EXERCISE: Recast the data lines in the stretch from the line containing "family: Lycaenidae" through the line containing "genus: Amphimallon" as a numbered list, skipping blank lines. Keep the pictures out of the answer.

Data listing
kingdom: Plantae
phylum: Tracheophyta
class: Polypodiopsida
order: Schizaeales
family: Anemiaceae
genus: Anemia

...

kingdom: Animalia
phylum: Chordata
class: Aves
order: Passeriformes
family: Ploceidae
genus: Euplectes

--

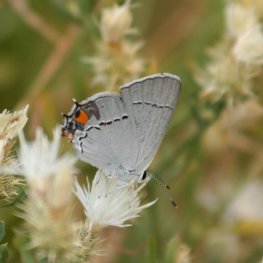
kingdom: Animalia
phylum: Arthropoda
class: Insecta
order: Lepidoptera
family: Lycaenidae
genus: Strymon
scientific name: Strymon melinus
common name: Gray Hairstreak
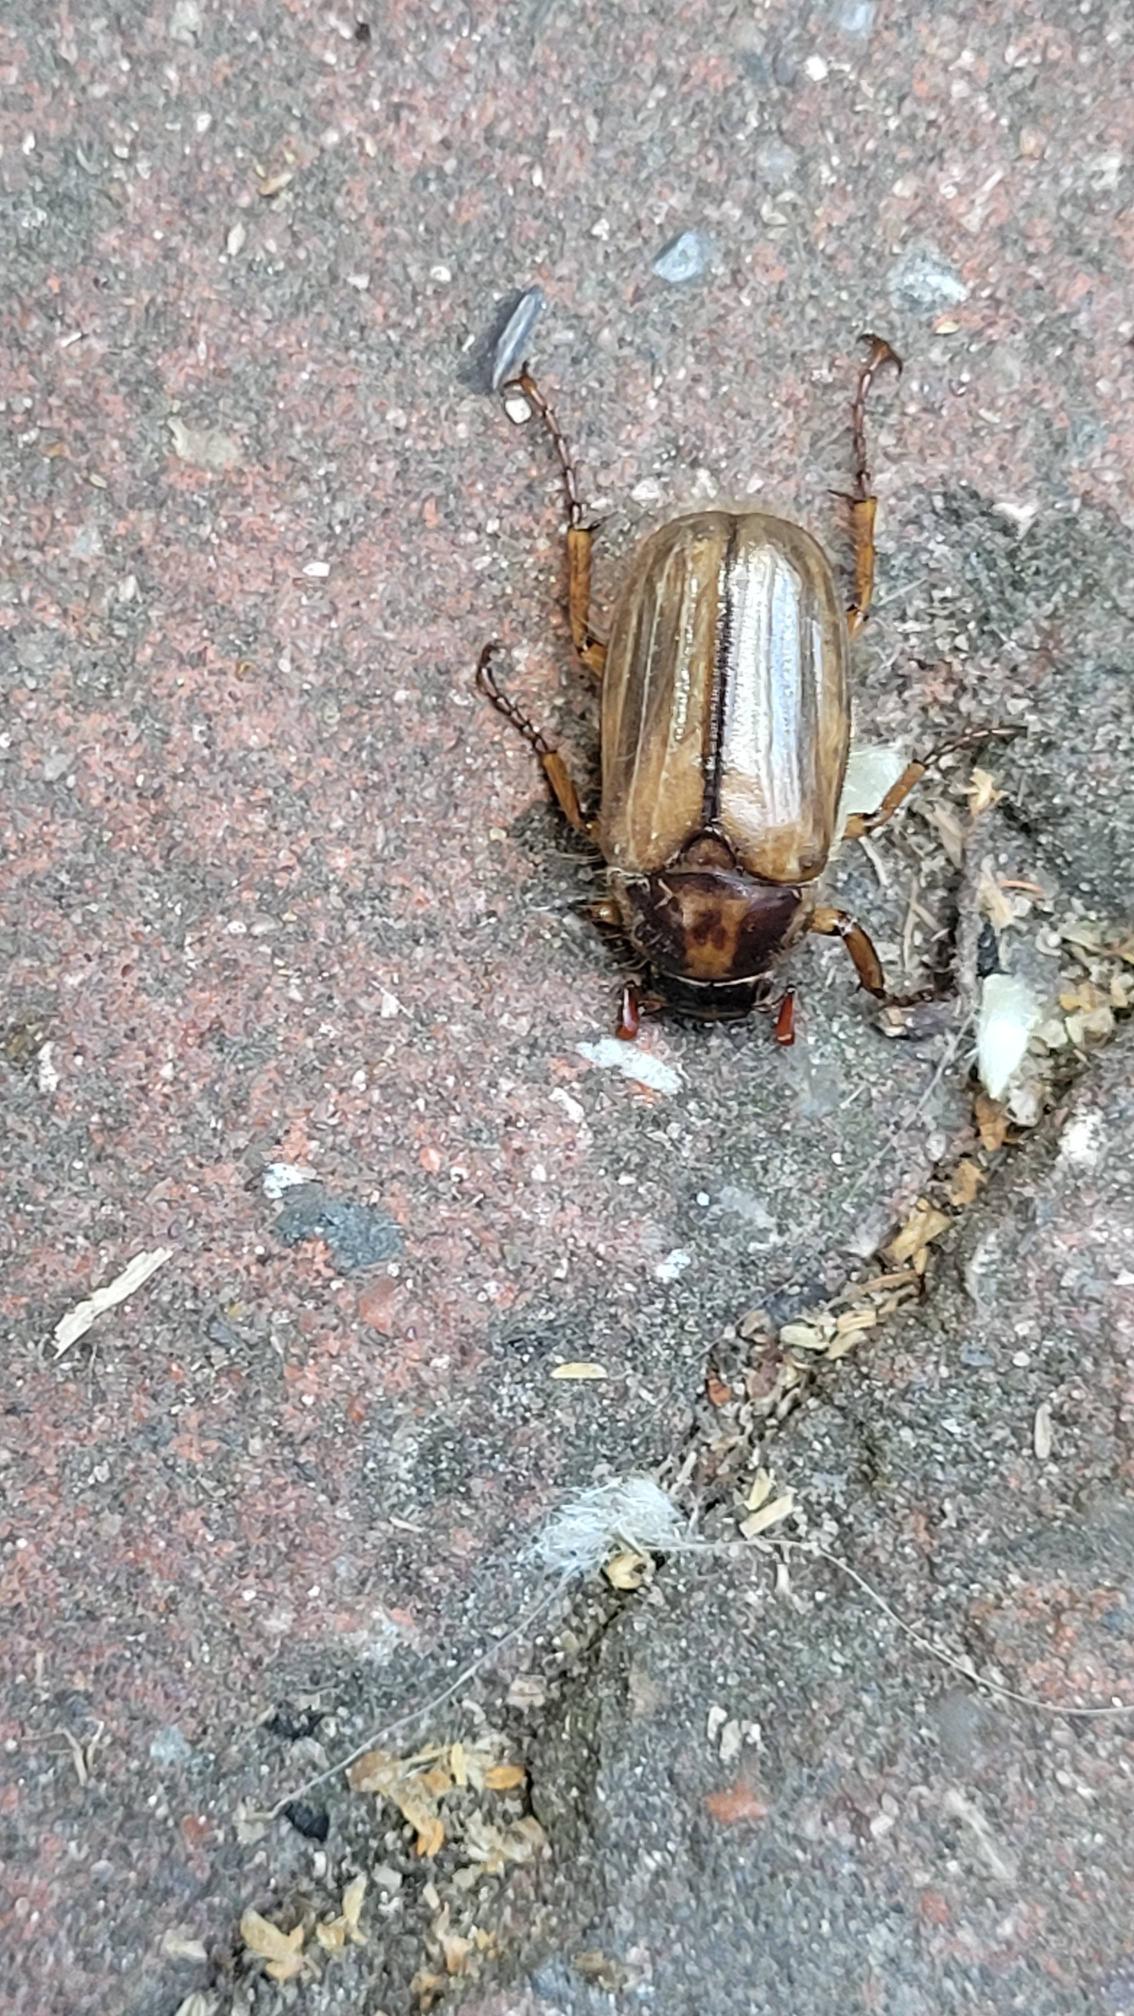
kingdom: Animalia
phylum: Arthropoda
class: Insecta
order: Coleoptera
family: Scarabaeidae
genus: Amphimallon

THE ANSWER:
1. family: Lycaenidae
2. genus: Strymon
3. scientific name: Strymon melinus
4. common name: Gray Hairstreak
5. kingdom: Animalia
6. phylum: Arthropoda
7. class: Insecta
8. order: Coleoptera
9. family: Scarabaeidae
10. genus: Amphimallon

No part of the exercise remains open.